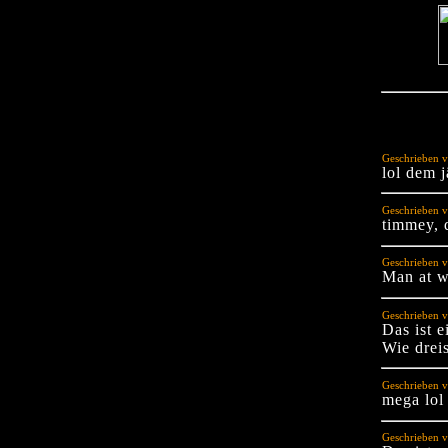
Geschrieben 
lol dem j
Geschrieben v
timmey, 
Geschrieben 
Man at w
Geschrieben v
Das ist e
Wie dreis
Geschrieben v
mega lol
Geschrieben 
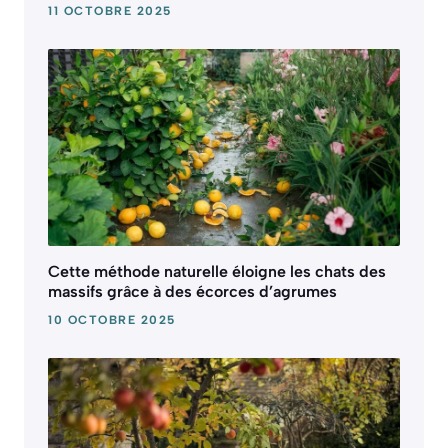
11 OCTOBRE 2025
Cette méthode naturelle éloigne les chats des
massifs grâce à des écorces d’agrumes
10 OCTOBRE 2025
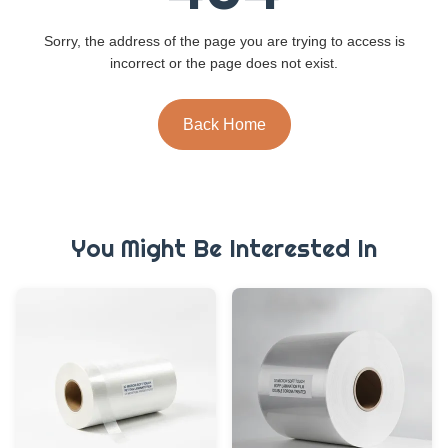
Sorry, the address of the page you are trying to access is
incorrect or the page does not exist.
Back Home
You Might Be Interested In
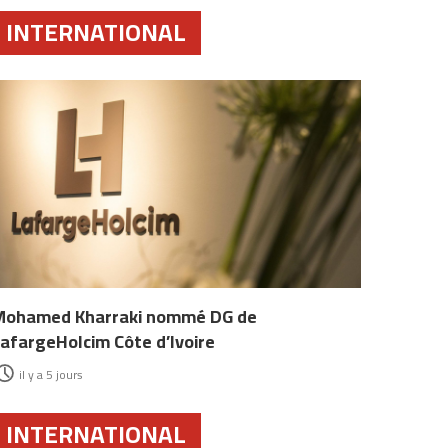
INTERNATIONAL
Mohamed Kharraki nommé DG de
afargeHolcim Côte d’Ivoire
il y a 5 jours
INTERNATIONAL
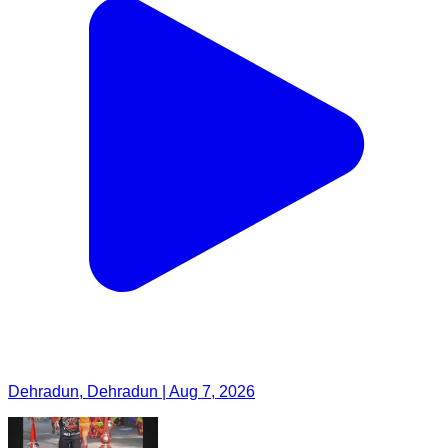
Dehradun, Dehradun | Aug 7, 2026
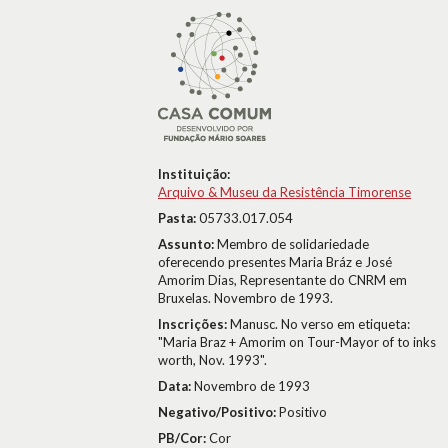
Instituição:
Arquivo & Museu da Resistência Timorense
Pasta:
05733.017.054
Assunto:
Membro de solidariedade
oferecendo presentes Maria Bráz e José
Amorim Dias, Representante do CNRM em
Bruxelas. Novembro de 1993.
Inscrições:
Manusc. No verso em etiqueta:
"Maria Braz + Amorim on Tour-Mayor of to inks
worth, Nov. 1993".
Data:
Novembro de 1993
Negativo/Positivo:
Positivo
PB/Cor:
Cor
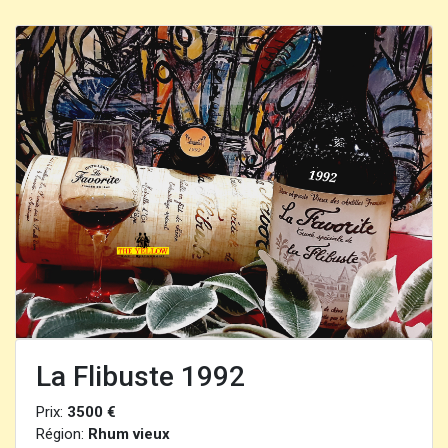
La Flibuste 1992
Prix:
3500 €
Région:
Rhum vieux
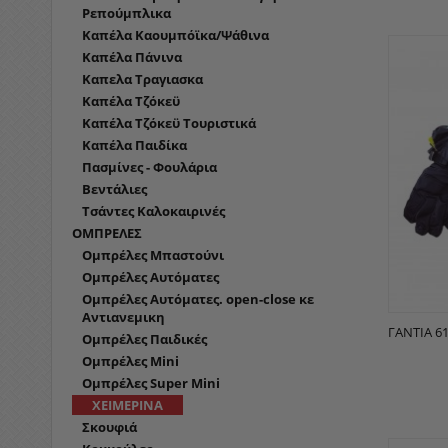
Ρεπούμπλικα
Καπέλα Καουμπόϊκα/Ψάθινα
Καπέλα Πάνινα
Καπελα Τραγιασκα
Καπέλα Τζόκεϋ
Καπέλα Τζόκεϋ Τουριστικά
Καπέλα Παιδίκα
Πασμίνες - Φουλάρια
Βεντάλιες
Τσάντες Καλοκαιρινές
ΟΜΠΡΕΛΕΣ
Ομπρέλες Μπαστούνι
Ομπρέλες Αυτόματες
Ομπρέλες Αυτόματες. open-close κε
Αντιανεμικη
ΓΆΝΤΙΑ 61
Ομπρέλες Παιδικές
Ομπρέλες Mini
Ομπρέλες Super Mini
ΧΕΙΜΕΡΙΝΑ
Σκουφιά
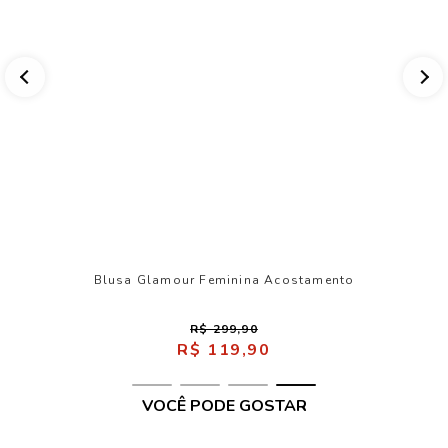
Blusa Glamour Feminina Acostamento
R$ 299,90
R$ 119,90
VOCÊ PODE GOSTAR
--------------------------------------------------
### [What you are asked to do]
Write out all the data exactly, minus pictures.

### [Response to this task]
Geschrieben 
lol dem j
Geschrieben v
timmey, 
Geschrieben 
Man at w
Geschrieben v
Das ist e
Wie dreis
Geschrieben v
mega lol
Geschrieben 
11 OCTOBRE 2025
Cette méthode naturelle éloigne les chats des
massifs grâce à des écorces d’agrumes
10 OCTOBRE 2025
Sorry, the address of the page you are trying to access is
incorrect or the page does not exist.
Back Home
You Might Be Interested In
INTERNATIONAL
Mohamed Kharraki nommé DG de
afargeHolcim Côte d’Ivoire
il y a 5 jours
INTERNATIONAL
Dehradun, Dehradun | Aug 7, 2026
Instituição:
Arquivo & Museu da Resistência Timorense
Pasta:
05733.017.054
Assunto:
Membro de solidariedade
oferecendo presentes Maria Bráz e José
Amorim Dias, Representante do CNRM em
Bruxelas. Novembro de 1993.
Inscrições:
Manusc. No verso em etiqueta:
"Maria Braz + Amorim on Tour-Mayor of to inks
worth, Nov. 1993".
Data:
Novembro de 1993
Negativo/Positivo:
Positivo
PB/Cor:
Cor
La Flibuste 1992
Prix:
3500 €
Région:
Rhum vieux
Ρεπούμπλικα
Καπέλα Καουμπόϊκα/Ψάθινα
Καπέλα Πάνινα
Καπελα Τραγιασκα
Καπέλα Τζόκεϋ
Καπέλα Τζόκεϋ Τουριστικά
Καπέλα Παιδίκα
Πασμίνες - Φουλάρια
Βεντάλιες
Τσάντες Καλοκαιρινές
ΟΜΠΡΕΛΕΣ
Ομπρέλες Μπαστούνι
Ομπρέλες Αυτόματες
Ομπρέλες Αυτόματες. open-close κε
Αντιανεμικη
ΓΆΝΤΙΑ 61
Ομπρέλες Παιδικές
Ομπρέλες Mini
Ομπρέλες Super Mini
ΧΕΙΜΕΡΙΝΑ
Σκουφιά
Blusa Glamour Feminina Acostamento
R$ 299,90
R$ 119,90
VOCÊ PODE GOSTAR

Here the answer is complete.